Before we describe WAP model, first we would like you to understand how Standard Internet works.
The Internet model makes it possible for a client to reach services on a large number of origin servers, each addressed by a unique Uniform Resource Locator (URL).
The figure below shows how a WWW client request a resource stored on a web server. On the Internet standard communication protocols, like HTTP and Transmission Control Protocol/Internet Protocol (TCP/IP) are used.
The content available at the web server may be static or dynamic. Static content is produced once and not changed or updated very often; for example, a company presentation. Dynamic content is needed when the information provided by the service changes more often; for example, timetables, news, stock quotes, and account information. Technologies such as Active Server Pages (ASP), Common Gateway Interface (CGI), and Servlets allow content to be generated dynamically.
The figure below shows the WAP programming model.
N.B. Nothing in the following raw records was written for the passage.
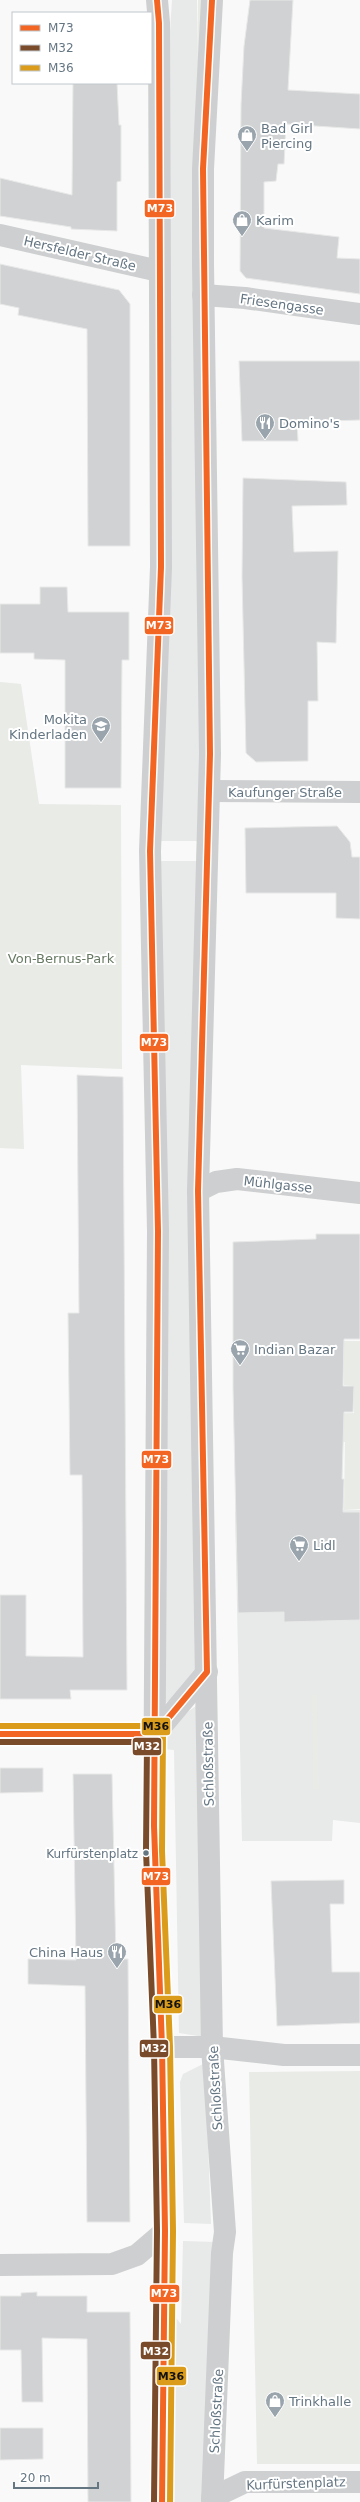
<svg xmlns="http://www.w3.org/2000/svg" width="360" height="2502" viewBox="0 0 360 2502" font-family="'DejaVu Sans',sans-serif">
<rect width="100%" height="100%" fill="#f9f9f9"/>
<path fill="#e8e9e9" d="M172,0H197V55L201,62V841H158L168,63Z
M158,861H201L199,1662L189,1682L178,1695L164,1704Z
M360,1510V1823L333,1820L332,1841H242L235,1512Z
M199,1704L204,2037L179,2033L174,1750L163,1749L164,1728Z
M205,2063L211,2224L184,2223L180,2082L183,2074Z
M183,2241L216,2242L210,2502H171L172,2313L181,2324Z"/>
<path fill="#e8ebe6" d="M198,0H204L201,62L197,55Z
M0,682L21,684L39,804L121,805L122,1069L21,1065L24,1149L0,1148Z
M344,1341H360V1509L344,1510L345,1442L276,1440L282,1415L354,1413V1386L344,1385Z
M312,1695H317L319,1789H313Z
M360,2071V2464H257L249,2072Z"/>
<path fill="#d0d2d3" stroke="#e8e8e8" d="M250,0H293L288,90L360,94V129L286,124L284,164H278L276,181L264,182V228L339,237L337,258L360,259V294L246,278L240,271L241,105L244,46Z
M73,83H117L119,125H121V181L117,182V231L71,229V227L0,216V178L72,195Z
M0,264L119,290L130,304V546H88L87,329L18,315L19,308L0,304Z
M239,361H360V420L297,422L298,441H242Z
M243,478L346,482L347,505L292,506L294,552L338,551L336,643L317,642L318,701H308V761L256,762L246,753L242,576Z
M40,587H67L68,612H129V660H122L121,788H65V660L34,659V653H0V604H40Z
M337,826L350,842L352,857H360V919L336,918V893H246L245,828Z
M77,1075L123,1077L127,1690H70L71,1699H0V1595H26V1656L83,1657L82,1475H70L68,1313H79Z
M316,1234H360V1339H344L343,1386H354L353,1412H344L342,1479H344L343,1512H360V1620L284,1622V1612L238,1613L233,1388V1242L316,1239Z
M0,1768H43V1792L0,1793Z
M73,1774H112L116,1959H128L130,2222H87L85,1986L28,1984V1959L76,1960Z
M344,1880V1904H330L332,1972H360V2023L277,2026L271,1881Z
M37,2292V2296H87V2312H130L131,2502H88L87,2339L42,2338L43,2402H22L21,2350H0V2296H21V2293Z
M0,2428H43V2459L0,2460Z"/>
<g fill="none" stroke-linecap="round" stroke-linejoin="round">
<path stroke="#cecfd0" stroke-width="22" d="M0,235L159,271
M203,295L245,298L360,314
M210,791L360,792
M198,1191L216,1182L237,1179L360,1193
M0,1734H155L207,1672
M212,2047L284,2055H360
M0,2265L112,2264L137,2255L165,2231
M212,2498L245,2482H360"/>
<path stroke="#cecfd0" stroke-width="22" d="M157,0L159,23L161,567L150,851L158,1231L154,1826L162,2047L165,2231L162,2502
M212,0L203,169V264L210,754L198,1191L212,2047L225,2232L222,2253L212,2502
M162,2047H212"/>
<g stroke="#fff" stroke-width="9">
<path id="bus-1" d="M157,0L159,23L161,567L150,851L158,1231L154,1826L162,2047L165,2231L162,2502
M0,1734H155L207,1672L198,1191L210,754L203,169L212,0"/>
</g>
<g stroke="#fff" stroke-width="9">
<path id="bus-2" d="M0,1742H147L146,1851L154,2047L157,2231L154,2502"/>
</g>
<g stroke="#fff" stroke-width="9">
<path id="bus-3" d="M0,1726H155L160,1728L163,1732L162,1851L170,2047L173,2231L170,2502"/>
</g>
<use href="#bus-1" stroke="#f26522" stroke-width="6"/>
<use href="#bus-2" stroke="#7a4b2a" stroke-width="6"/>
<use href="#bus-3" stroke="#da9c1a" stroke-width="6"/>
</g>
<defs>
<g id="shop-pin" transform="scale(1)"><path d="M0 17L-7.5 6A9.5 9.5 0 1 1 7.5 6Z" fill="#99a4ac" stroke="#fff"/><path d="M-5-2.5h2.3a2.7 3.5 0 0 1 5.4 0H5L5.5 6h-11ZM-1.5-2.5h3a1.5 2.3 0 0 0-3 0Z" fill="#fff"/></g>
<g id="restaurant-pin" transform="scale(1)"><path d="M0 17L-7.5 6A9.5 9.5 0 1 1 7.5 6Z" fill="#99a4ac" stroke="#fff"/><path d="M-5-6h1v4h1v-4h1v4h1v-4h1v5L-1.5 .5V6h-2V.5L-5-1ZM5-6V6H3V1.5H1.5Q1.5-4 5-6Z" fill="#fff"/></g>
<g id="school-pin" transform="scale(1)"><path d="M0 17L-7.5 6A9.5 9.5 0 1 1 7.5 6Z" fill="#99a4ac" stroke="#fff"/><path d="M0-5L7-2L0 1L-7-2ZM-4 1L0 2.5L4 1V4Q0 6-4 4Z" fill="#fff"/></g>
<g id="supermarket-pin" transform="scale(1)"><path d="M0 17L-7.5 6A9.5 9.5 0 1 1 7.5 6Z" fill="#99a4ac" stroke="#fff"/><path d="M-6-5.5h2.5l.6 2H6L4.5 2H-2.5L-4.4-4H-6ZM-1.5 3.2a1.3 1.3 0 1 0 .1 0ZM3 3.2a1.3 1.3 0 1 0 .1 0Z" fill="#fff"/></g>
</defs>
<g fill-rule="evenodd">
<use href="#shop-pin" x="247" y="135"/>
<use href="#shop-pin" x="242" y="220"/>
<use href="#restaurant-pin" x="265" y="423"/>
<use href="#school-pin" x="101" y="726"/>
<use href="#supermarket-pin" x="240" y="1349"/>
<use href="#supermarket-pin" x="299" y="1545"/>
<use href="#restaurant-pin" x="117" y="1952"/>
<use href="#shop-pin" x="275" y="2401"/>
</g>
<circle fill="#657683" stroke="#fff" stroke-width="1.5" cx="146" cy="1853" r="3.5"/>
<g text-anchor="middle" stroke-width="4" stroke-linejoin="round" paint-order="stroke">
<g font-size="12" fill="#657683" stroke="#fff" text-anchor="end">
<text x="138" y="1858">Kurfürstenplatz</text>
</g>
<g font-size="13" fill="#657683" stroke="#fff" text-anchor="start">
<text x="261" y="133">Bad Girl<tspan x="261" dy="15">Piercing</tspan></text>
<text x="256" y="225">Karim</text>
<text x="279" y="428">Domino's</text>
<text x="87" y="724" text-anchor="end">Mokita<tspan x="87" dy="15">Kinderladen</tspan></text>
<text x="254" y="1354">Indian Bazar</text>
<text x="313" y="1550">Lidl</text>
<text x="103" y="1957" text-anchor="end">China Haus</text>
<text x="289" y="2406">Trinkhalle</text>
</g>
<g font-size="13" fill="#657683" stroke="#fff">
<text transform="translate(80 253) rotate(13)" y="5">Hersfelder Straße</text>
<text transform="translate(282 304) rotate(8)" y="5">Friesengasse</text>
<text x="285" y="797">Kaufunger Straße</text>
<text transform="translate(278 1184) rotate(6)" y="5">Mühlgasse</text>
<text transform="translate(208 1764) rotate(-91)" y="5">Schloßstraße</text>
<text transform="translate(215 2088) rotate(-93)" y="5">Schloßstraße</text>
<text transform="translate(216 2411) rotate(-87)" y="5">Schloßstraße</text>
<text transform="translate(296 2483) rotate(-2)" y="5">Kurfürstenplatz</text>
</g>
<g font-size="13" fill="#687a64" stroke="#fff">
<text x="61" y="963">Von-Bernus-Park</text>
</g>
</g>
<g stroke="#fff" stroke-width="1.5">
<rect x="144" y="199" width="31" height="19" rx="4" fill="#f26522"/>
<rect x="144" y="616" width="30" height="19" rx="4" fill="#f26522"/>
<rect x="139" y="1033" width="30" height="19" rx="4" fill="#f26522"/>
<rect x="141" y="1450" width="31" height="19" rx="4" fill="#f26522"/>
<rect x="141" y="1717" width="30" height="19" rx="4" fill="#da9c1a"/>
<rect x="132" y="1737" width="30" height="19" rx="4" fill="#7a4b2a"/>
<rect x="141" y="1867" width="30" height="19" rx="4" fill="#f26522"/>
<rect x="153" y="1995" width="30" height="19" rx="4" fill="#da9c1a"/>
<rect x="139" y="2039" width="30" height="19" rx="4" fill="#7a4b2a"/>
<rect x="149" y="2284" width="31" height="19" rx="4" fill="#f26522"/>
<rect x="140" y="2341" width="31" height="19" rx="4" fill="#7a4b2a"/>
<rect x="156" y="2366" width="31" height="20" rx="4" fill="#da9c1a"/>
</g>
<g font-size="11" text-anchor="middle" font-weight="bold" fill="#fff">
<text x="160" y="212">M73</text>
<text x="159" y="629">M73</text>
<text x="154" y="1046">M73</text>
<text x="156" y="1463">M73</text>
<text x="147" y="1750">M32</text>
<text x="156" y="1880">M73</text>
<text x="154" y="2052">M32</text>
<text x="164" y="2297">M73</text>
<text x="156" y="2355">M32</text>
</g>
<g font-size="11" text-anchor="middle" font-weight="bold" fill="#111">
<text x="156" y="1730">M36</text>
<text x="168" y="2008">M36</text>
<text x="171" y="2380">M36</text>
</g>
<rect x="12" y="12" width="140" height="72" fill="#ffffff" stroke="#c1c8cd"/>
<rect x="20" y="25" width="20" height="6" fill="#f26522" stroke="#c1c8cd"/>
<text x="48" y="32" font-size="12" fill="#657683">M73</text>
<rect x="20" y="45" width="20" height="6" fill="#7a4b2a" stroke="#c1c8cd"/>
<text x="48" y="52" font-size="12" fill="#657683">M32</text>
<rect x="20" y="65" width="20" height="6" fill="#da9c1a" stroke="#c1c8cd"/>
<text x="48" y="72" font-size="12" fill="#657683">M36</text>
<path d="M14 2482v6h84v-6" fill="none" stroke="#657683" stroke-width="2"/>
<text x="20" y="2482" font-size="12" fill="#657683" stroke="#ffffff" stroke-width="3" paint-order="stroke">20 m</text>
</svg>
Note, the similarities with the Internet model. Without the WAP Gateway/Proxy, the two models would have been practically identical.
WAP Gateway/Proxy is the entity that connects the wireless domain with the Internet. You should make a note that the request that is sent from the wireless client to the WAP Gateway/Proxy uses the Wireless Session Protocol (WSP). In its essence, WSP is a binary version of HTTP.
A markup language − the Wireless Markup Language (WML) has been adapted to develop optimized WAP applications. In order to save valuable bandwidth in the wireless network, WML can be encoded into a compact binary format. Encoding WML is one of the tasks performed by the WAP Gateway/Proxy.
When it comes to actual use, WAP works as follows −
The user selects an option on their mobile device that has a URL with Wireless Markup language (WML) content assigned to it.
The phone sends the URL request via the phone network to a WAP gateway using the binary encoded WAP protocol.
The gateway translates this WAP request into a conventional HTTP request for the specified URL and sends it on to the Internet.
The appropriate Web server picks up the HTTP request.
The server processes the request just as it would any other request. If the URL refers to a static WML file, the server delivers it. If a CGI script is requested, it is processed and the content returned as usual.
The Web server adds the HTTP header to the WML content and returns it to the gateway.
The WAP gateway compiles the WML into binary form.
The gateway then sends the WML response back to the phone.
The phone receives the WML via the WAP protocol.
The micro-browser processes the WML and displays the content on the screen.